He was born in the lands of Dundaff, Ayrshire, Scotland. During the Wars of Scottish Independence he fought alongside Sir William Wallace. He was one of several notable Scottish casualties at the Battle of Falkirk, along with Sir John Stewart, Lord of Bonkyll, fought on 22 July 1298, when the Scottish forces were routed by Edward I of England's stronger force of cavalry. The site of his castle is just off the Fintry to Denny road at the head of Strathcarron.

He is buried at the Falkirk Old Parish Church, Stirlingshire, Falkirk, Scotland, with other fallen comrades.

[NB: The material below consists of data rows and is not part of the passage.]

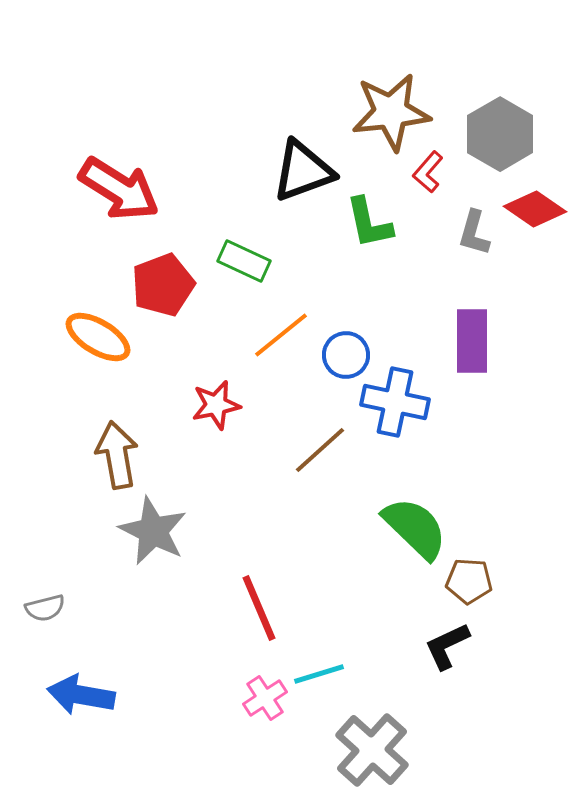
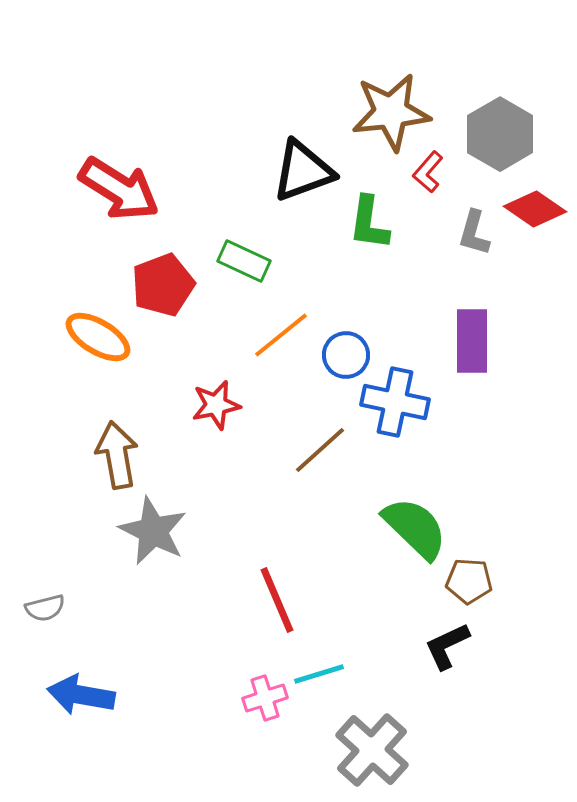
green L-shape: rotated 20 degrees clockwise
red line: moved 18 px right, 8 px up
pink cross: rotated 15 degrees clockwise
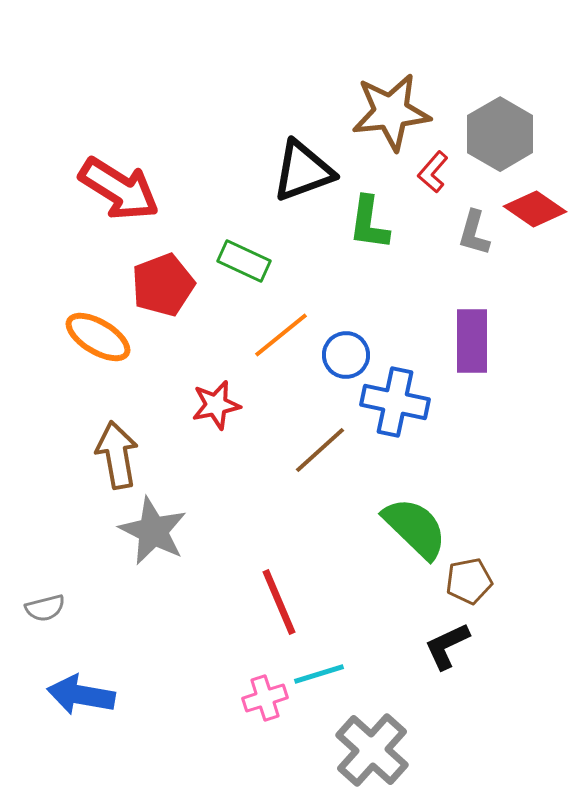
red L-shape: moved 5 px right
brown pentagon: rotated 15 degrees counterclockwise
red line: moved 2 px right, 2 px down
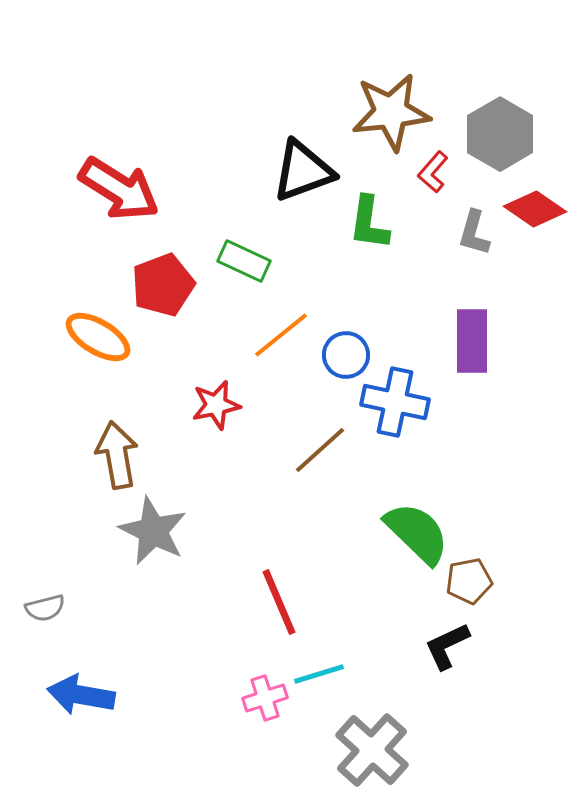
green semicircle: moved 2 px right, 5 px down
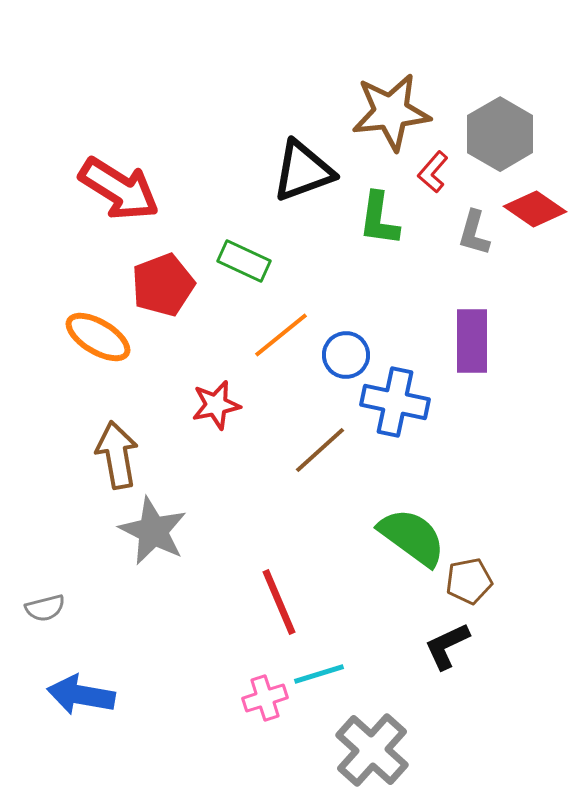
green L-shape: moved 10 px right, 4 px up
green semicircle: moved 5 px left, 4 px down; rotated 8 degrees counterclockwise
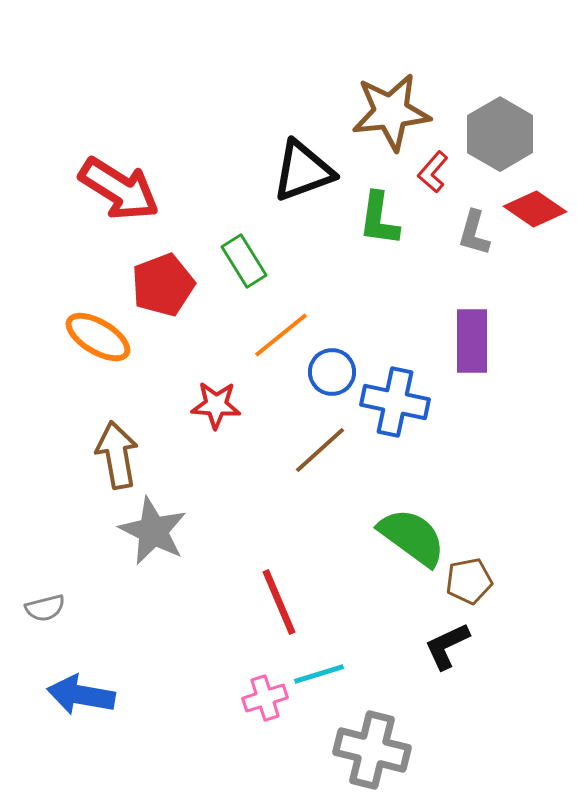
green rectangle: rotated 33 degrees clockwise
blue circle: moved 14 px left, 17 px down
red star: rotated 15 degrees clockwise
gray cross: rotated 28 degrees counterclockwise
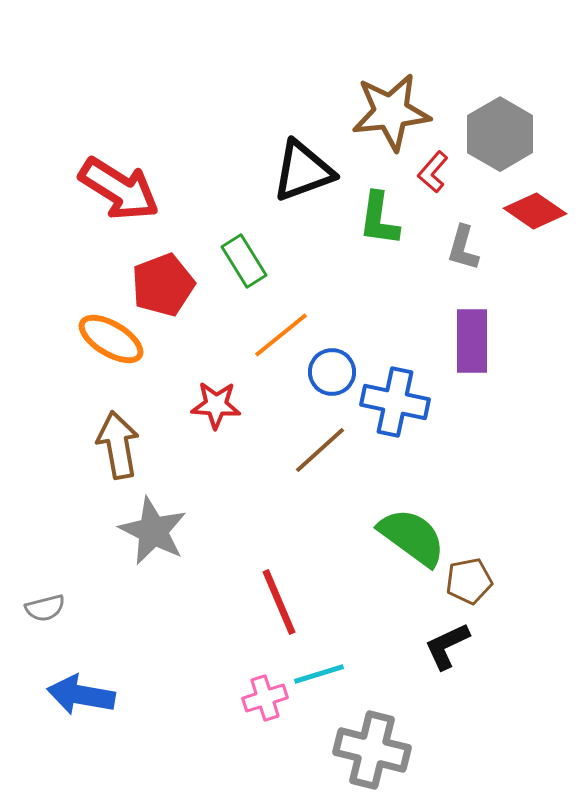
red diamond: moved 2 px down
gray L-shape: moved 11 px left, 15 px down
orange ellipse: moved 13 px right, 2 px down
brown arrow: moved 1 px right, 10 px up
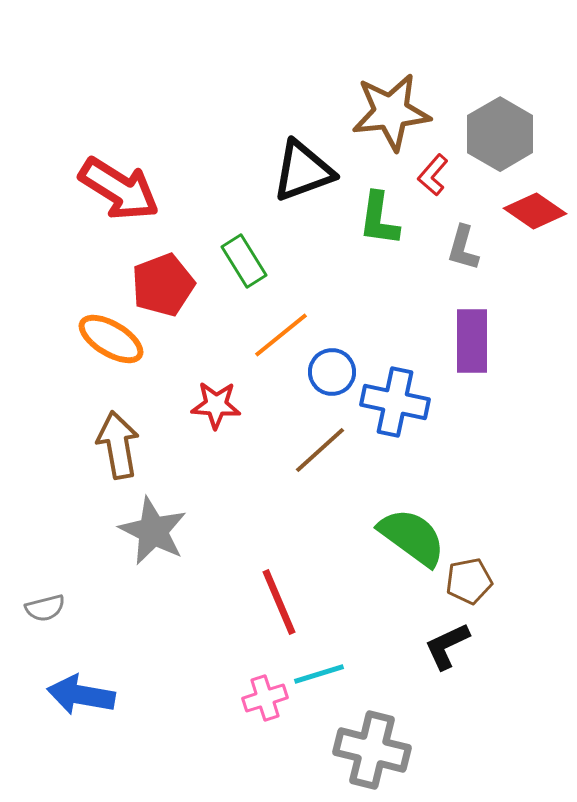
red L-shape: moved 3 px down
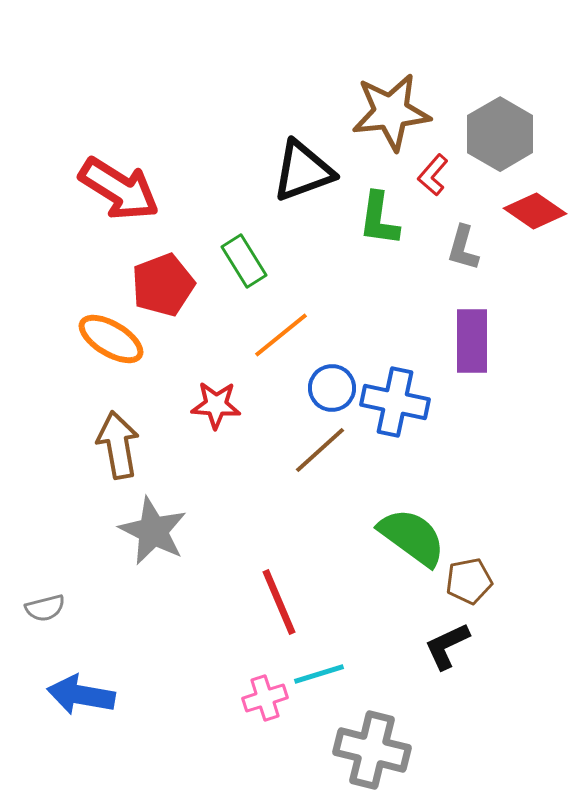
blue circle: moved 16 px down
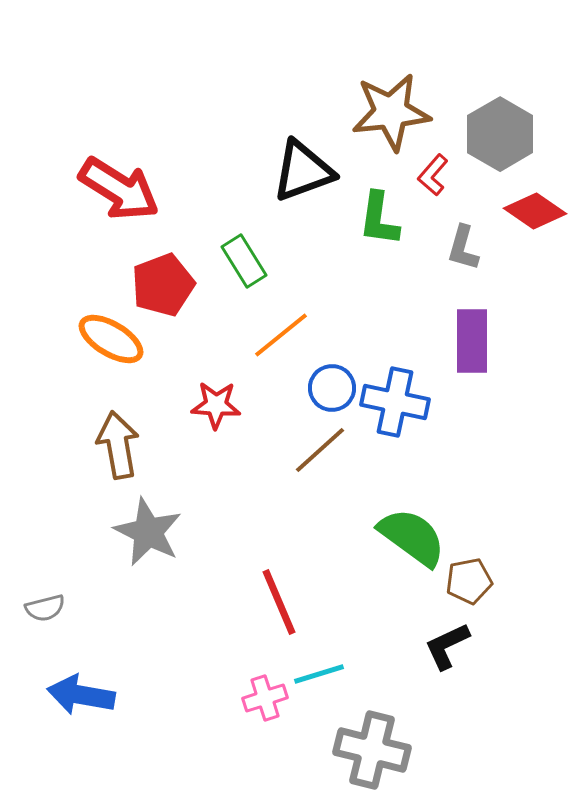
gray star: moved 5 px left, 1 px down
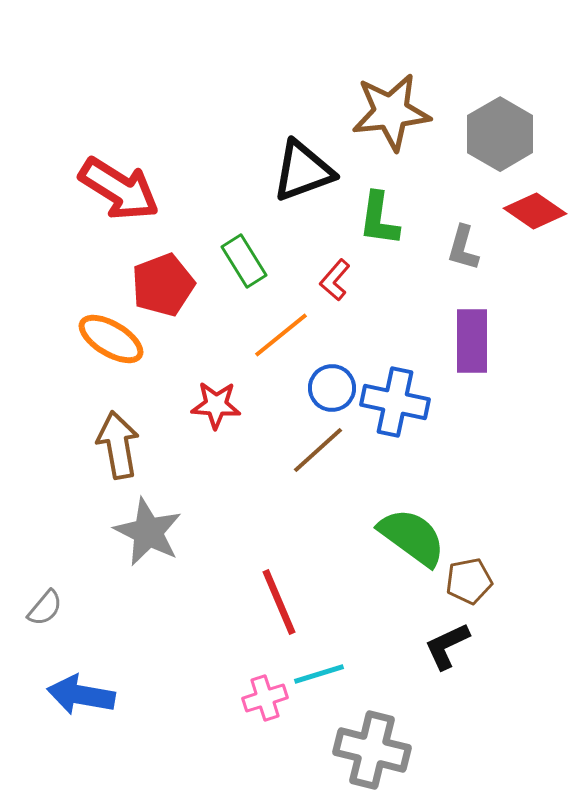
red L-shape: moved 98 px left, 105 px down
brown line: moved 2 px left
gray semicircle: rotated 36 degrees counterclockwise
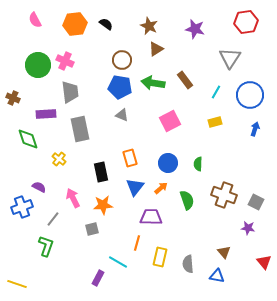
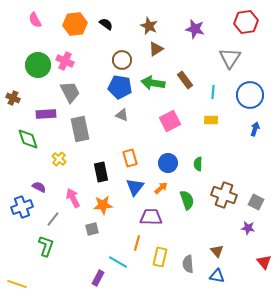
gray trapezoid at (70, 92): rotated 20 degrees counterclockwise
cyan line at (216, 92): moved 3 px left; rotated 24 degrees counterclockwise
yellow rectangle at (215, 122): moved 4 px left, 2 px up; rotated 16 degrees clockwise
brown triangle at (224, 252): moved 7 px left, 1 px up
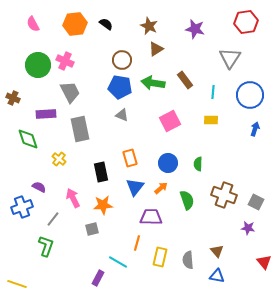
pink semicircle at (35, 20): moved 2 px left, 4 px down
gray semicircle at (188, 264): moved 4 px up
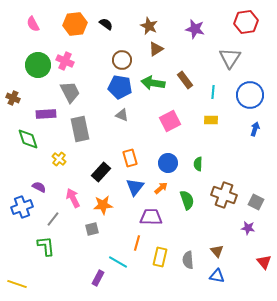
black rectangle at (101, 172): rotated 54 degrees clockwise
green L-shape at (46, 246): rotated 25 degrees counterclockwise
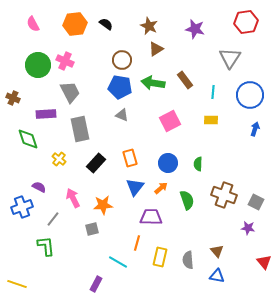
black rectangle at (101, 172): moved 5 px left, 9 px up
purple rectangle at (98, 278): moved 2 px left, 6 px down
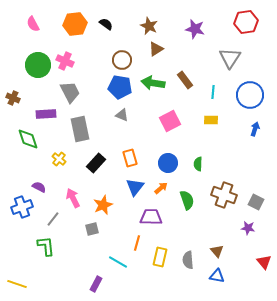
orange star at (103, 205): rotated 18 degrees counterclockwise
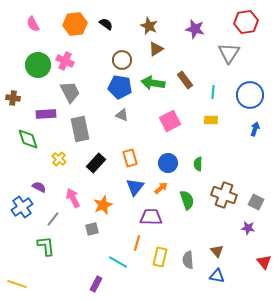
gray triangle at (230, 58): moved 1 px left, 5 px up
brown cross at (13, 98): rotated 16 degrees counterclockwise
blue cross at (22, 207): rotated 15 degrees counterclockwise
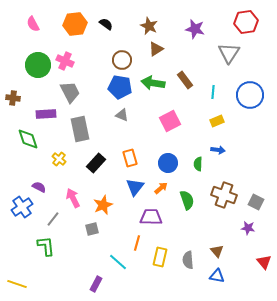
yellow rectangle at (211, 120): moved 6 px right, 1 px down; rotated 24 degrees counterclockwise
blue arrow at (255, 129): moved 37 px left, 21 px down; rotated 80 degrees clockwise
cyan line at (118, 262): rotated 12 degrees clockwise
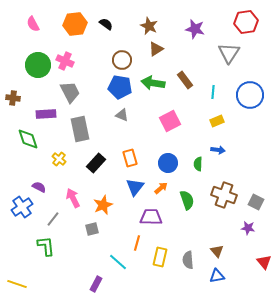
blue triangle at (217, 276): rotated 21 degrees counterclockwise
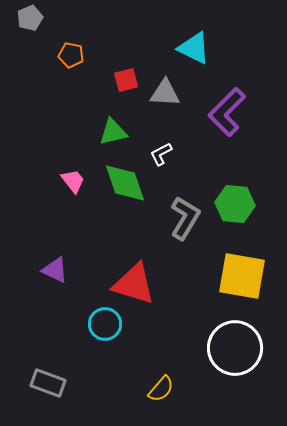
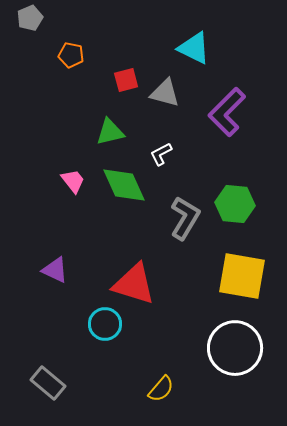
gray triangle: rotated 12 degrees clockwise
green triangle: moved 3 px left
green diamond: moved 1 px left, 2 px down; rotated 6 degrees counterclockwise
gray rectangle: rotated 20 degrees clockwise
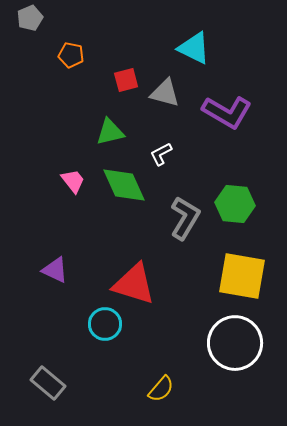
purple L-shape: rotated 105 degrees counterclockwise
white circle: moved 5 px up
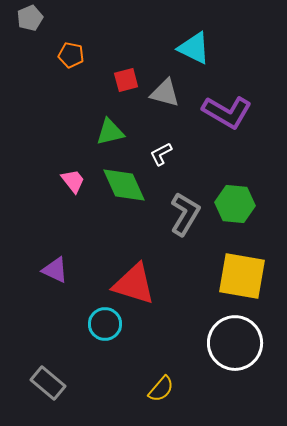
gray L-shape: moved 4 px up
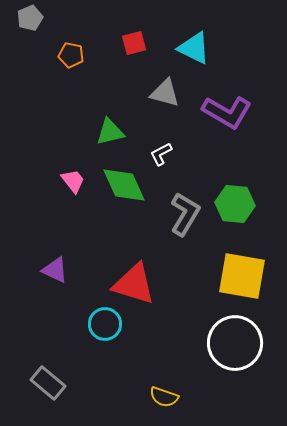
red square: moved 8 px right, 37 px up
yellow semicircle: moved 3 px right, 8 px down; rotated 68 degrees clockwise
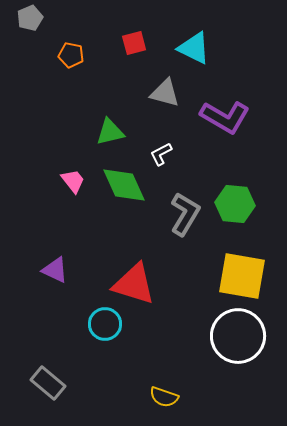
purple L-shape: moved 2 px left, 5 px down
white circle: moved 3 px right, 7 px up
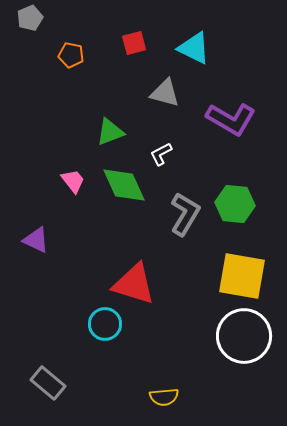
purple L-shape: moved 6 px right, 2 px down
green triangle: rotated 8 degrees counterclockwise
purple triangle: moved 19 px left, 30 px up
white circle: moved 6 px right
yellow semicircle: rotated 24 degrees counterclockwise
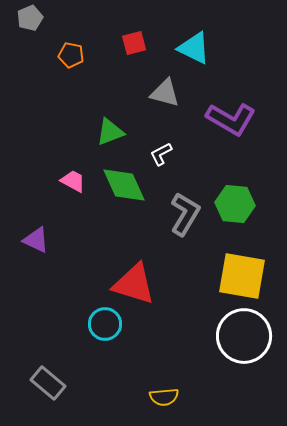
pink trapezoid: rotated 24 degrees counterclockwise
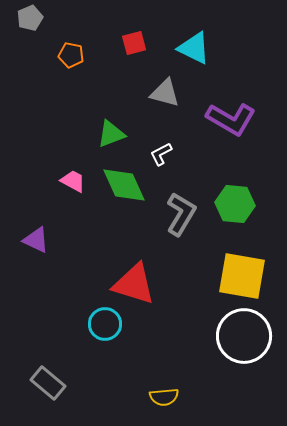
green triangle: moved 1 px right, 2 px down
gray L-shape: moved 4 px left
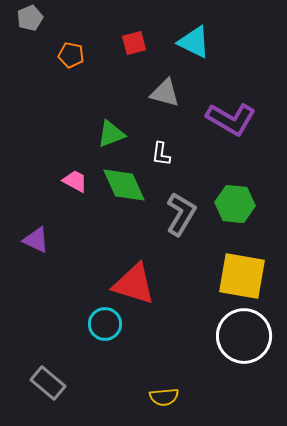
cyan triangle: moved 6 px up
white L-shape: rotated 55 degrees counterclockwise
pink trapezoid: moved 2 px right
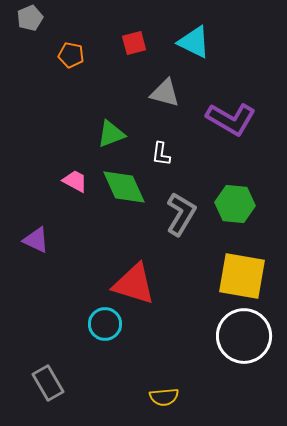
green diamond: moved 2 px down
gray rectangle: rotated 20 degrees clockwise
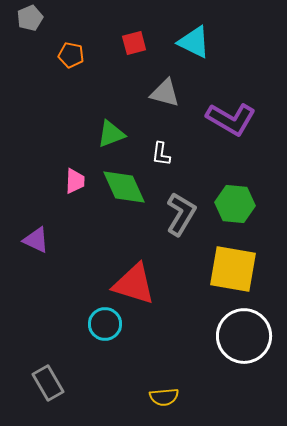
pink trapezoid: rotated 64 degrees clockwise
yellow square: moved 9 px left, 7 px up
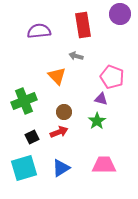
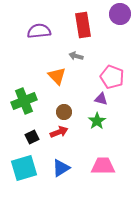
pink trapezoid: moved 1 px left, 1 px down
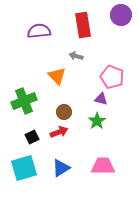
purple circle: moved 1 px right, 1 px down
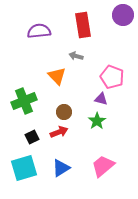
purple circle: moved 2 px right
pink trapezoid: rotated 40 degrees counterclockwise
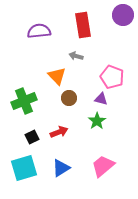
brown circle: moved 5 px right, 14 px up
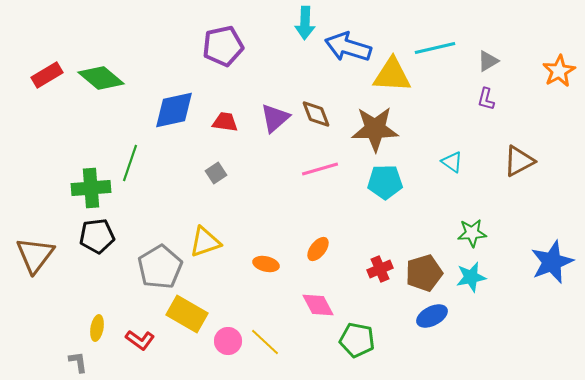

The 15th-century poet Blind Harry wrote of "Schir Jhone the Grayme" in The Wallace. Wallace's lament at his death has been anthologised.

Sir John's gravestone and effigy can be found in Falkirk Old Parish Church. The inscription reads:

Here lyes Sir John the Grame, baith wight and wise,
Ane of the chiefs who rescewit Scotland thrise,
Ane better knight not to the world was lent,
Nor was gude Graham of truth and hardiment [2]

He gives his name to the Grahamston district in Falkirk, which gives its name to Falkirk Grahamston station.


Sometime after 1355, his son Sir John married Mary II, suo jure Countess of Menteith, the daughter of Alan II, Earl of Menteith. They had a daughter, Margaret, who would inherit the title Countess of Menteith.